When I started doing a little genealogical investigation into my own family I would often sit back and wonder what it was like to be a teenager heading off to the Western Front in 1914, or an illiterate coal-miner, 70 years old, still working down the pits near Manchester, or a young solicitor sailing out to Australia in the 1850s. These are some of the experiences of my ancestors, and the simple dates of their births, marriages and deaths didn't answer these questions. What did help to illuminate the picture was a careful collation of photographs, oral traditions, address books, old letters and so on. Even then, it was frustrating that so much of this material is undated - so it can be hard to divine the sequence of life events for any given individual. Two of the best discoveries I made were a family history written by my great-great-great-grandfather in 1873, and a set of memoirs written by an elderly, and still surviving, cousin.

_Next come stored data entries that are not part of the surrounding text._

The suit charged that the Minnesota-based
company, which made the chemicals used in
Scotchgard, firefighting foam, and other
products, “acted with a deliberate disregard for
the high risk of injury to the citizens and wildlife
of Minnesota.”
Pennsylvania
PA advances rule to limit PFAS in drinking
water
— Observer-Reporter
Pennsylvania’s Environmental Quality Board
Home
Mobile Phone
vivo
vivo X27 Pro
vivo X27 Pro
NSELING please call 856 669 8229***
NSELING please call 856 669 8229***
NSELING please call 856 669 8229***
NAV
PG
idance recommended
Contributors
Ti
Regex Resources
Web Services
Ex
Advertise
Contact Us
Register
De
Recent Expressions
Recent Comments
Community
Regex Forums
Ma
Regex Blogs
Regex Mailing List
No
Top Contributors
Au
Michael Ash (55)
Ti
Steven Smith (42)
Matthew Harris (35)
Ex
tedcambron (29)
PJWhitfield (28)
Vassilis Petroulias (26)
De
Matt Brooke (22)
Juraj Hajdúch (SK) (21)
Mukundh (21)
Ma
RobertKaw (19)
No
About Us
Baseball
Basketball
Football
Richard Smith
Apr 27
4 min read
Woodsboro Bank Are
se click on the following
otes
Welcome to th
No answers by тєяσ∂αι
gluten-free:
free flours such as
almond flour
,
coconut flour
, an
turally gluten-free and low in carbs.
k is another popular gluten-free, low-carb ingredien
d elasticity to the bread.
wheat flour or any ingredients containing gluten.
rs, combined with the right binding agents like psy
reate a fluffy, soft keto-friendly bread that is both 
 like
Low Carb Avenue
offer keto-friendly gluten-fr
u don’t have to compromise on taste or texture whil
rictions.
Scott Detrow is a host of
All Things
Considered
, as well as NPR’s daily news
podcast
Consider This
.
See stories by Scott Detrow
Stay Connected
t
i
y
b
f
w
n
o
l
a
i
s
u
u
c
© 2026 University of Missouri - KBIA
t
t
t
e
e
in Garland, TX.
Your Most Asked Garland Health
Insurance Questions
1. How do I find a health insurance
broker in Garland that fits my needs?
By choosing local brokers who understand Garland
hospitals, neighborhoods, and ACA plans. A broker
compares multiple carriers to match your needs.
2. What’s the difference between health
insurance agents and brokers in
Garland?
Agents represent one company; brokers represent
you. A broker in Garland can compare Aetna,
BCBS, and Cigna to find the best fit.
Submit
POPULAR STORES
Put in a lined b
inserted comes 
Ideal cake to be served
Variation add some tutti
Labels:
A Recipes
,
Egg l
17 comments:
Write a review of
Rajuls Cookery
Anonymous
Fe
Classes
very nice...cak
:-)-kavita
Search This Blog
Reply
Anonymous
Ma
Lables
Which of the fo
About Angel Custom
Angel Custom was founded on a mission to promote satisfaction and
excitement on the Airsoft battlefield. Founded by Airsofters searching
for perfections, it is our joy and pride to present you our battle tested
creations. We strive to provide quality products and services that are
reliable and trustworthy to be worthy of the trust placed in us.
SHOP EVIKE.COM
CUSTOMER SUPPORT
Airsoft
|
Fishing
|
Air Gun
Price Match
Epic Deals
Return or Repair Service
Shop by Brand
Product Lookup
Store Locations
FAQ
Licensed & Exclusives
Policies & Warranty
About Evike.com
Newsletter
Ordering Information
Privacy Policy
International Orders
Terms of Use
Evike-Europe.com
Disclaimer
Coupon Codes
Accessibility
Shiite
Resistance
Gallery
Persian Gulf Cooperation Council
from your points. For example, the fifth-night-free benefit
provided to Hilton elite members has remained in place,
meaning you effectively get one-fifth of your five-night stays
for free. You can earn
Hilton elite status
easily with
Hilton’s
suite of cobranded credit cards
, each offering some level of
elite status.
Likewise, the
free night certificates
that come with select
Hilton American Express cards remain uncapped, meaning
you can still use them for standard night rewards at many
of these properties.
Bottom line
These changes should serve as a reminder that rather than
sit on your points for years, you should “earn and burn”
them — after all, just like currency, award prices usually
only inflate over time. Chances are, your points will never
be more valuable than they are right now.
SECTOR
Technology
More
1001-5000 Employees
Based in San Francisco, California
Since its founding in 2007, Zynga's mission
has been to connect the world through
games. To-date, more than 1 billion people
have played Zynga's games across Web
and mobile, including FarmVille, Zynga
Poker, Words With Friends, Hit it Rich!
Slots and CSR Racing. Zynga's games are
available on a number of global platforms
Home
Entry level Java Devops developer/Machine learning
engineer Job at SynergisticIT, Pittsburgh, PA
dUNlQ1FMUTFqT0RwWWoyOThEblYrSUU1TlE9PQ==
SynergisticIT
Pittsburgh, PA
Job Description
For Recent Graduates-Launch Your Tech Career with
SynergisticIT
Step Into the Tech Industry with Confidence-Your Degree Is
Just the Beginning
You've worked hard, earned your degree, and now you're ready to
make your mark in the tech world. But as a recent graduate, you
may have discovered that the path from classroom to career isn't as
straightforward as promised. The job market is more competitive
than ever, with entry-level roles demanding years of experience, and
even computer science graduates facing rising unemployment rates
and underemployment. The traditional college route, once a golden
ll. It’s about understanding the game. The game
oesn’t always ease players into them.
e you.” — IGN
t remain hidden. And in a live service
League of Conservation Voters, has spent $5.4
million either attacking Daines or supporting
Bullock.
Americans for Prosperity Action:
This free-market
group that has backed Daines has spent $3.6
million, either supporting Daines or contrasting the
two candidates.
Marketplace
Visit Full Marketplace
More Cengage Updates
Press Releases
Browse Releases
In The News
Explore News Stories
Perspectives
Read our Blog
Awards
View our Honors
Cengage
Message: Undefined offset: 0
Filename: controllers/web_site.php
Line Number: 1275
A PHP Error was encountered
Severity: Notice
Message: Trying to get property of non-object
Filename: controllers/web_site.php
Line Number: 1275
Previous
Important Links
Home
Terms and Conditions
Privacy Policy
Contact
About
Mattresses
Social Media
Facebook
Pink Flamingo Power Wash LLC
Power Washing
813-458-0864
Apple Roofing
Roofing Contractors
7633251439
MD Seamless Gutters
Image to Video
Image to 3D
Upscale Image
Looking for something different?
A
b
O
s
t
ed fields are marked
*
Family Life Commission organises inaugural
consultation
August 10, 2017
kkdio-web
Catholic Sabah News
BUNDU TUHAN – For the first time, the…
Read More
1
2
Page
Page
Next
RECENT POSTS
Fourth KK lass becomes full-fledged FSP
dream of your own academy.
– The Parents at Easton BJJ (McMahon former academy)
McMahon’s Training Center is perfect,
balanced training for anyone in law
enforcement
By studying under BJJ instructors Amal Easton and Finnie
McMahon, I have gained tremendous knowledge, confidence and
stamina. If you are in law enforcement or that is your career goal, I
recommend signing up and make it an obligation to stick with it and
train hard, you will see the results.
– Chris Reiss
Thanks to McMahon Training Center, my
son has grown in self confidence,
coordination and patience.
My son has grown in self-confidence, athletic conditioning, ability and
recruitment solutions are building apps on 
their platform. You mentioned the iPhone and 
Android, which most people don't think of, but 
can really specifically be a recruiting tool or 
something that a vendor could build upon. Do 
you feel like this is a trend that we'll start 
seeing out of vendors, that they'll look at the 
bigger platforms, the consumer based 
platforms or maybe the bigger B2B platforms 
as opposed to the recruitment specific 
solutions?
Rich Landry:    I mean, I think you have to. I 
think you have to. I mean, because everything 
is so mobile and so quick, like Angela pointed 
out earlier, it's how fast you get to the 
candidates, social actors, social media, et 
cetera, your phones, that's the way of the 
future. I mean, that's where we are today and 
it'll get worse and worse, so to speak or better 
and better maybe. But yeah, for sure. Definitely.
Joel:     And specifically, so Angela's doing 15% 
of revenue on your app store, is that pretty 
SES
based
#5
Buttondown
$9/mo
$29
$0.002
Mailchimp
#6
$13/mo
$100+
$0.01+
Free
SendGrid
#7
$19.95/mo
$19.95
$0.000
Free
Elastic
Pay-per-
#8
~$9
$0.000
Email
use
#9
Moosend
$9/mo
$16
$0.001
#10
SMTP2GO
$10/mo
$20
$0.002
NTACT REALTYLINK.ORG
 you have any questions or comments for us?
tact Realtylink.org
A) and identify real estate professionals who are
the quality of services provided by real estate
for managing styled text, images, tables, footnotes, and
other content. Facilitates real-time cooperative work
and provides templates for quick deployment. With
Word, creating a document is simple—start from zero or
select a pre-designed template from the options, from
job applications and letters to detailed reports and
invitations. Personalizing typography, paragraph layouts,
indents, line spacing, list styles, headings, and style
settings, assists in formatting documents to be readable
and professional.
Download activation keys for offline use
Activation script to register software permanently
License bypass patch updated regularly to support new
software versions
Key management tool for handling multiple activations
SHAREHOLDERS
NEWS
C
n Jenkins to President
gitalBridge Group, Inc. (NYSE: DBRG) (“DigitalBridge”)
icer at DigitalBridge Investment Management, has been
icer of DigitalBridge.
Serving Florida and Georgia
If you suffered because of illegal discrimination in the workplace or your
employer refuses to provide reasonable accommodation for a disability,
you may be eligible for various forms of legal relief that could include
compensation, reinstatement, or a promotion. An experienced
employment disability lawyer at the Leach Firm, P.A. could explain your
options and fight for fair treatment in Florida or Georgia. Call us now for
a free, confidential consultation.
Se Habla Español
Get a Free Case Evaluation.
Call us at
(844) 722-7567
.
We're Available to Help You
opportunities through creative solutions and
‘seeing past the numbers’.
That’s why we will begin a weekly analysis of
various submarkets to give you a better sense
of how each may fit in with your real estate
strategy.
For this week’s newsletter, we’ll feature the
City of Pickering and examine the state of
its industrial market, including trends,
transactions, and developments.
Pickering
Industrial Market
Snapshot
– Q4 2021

As I began to accumulate information, I started to know more about my parents' early years than they could remember themselves.  And there are things we did together that now only one of us can remember. It can be quite astounding to be told what you did one day thirty or forty years ago. All this led me to think that it is important to keep records - even if you do not feel you want to remember everything, others who come after you may love to know what you experienced. And it pays to remember people when they were in their prime, rather than their dotage.

By the rule of 'do as you would be done by' I felt compelled to compile, if not an autobiography, at least a time-line for myself. I was particularly curious about the sequence of moves we made as a family. It was no longer enough for me to know that we had once been in Ceylon, I had to know when, for how long, and why.

So I began piecing together a lifeline for myself, which I then extended back to World War II. I included every dated event I learnt about mum and dad, and added whatever I could from my own sources of information - passport stamps, diaries, etc.

This led me to a very surprising discovery about memory. It is profoundly fragmentary - in a way that allows us to remember two events that happened on the same day, but not to remember the fact that they were on the same day. I find that extraordinary. How could I ever hope to piece together another person's experience when even my own was so poorly connected?

Now our older brother Derek is doing the same thing. He has just sent me the third installment of his life story, and it makes fascinating reading. He suggested that I contact our last remaining uncle, Uncle Bob, who still lives in England, and ask him to write a memoir too - his memory is apparently still very acute. I have just posted a letter in which I ask him to recall all he can, particularly what he can remember about his father's WWI experiences.

Who knows, if we ever find ourselves in the same situation as my parents, these records may turn out to be the most valuable things we ever did.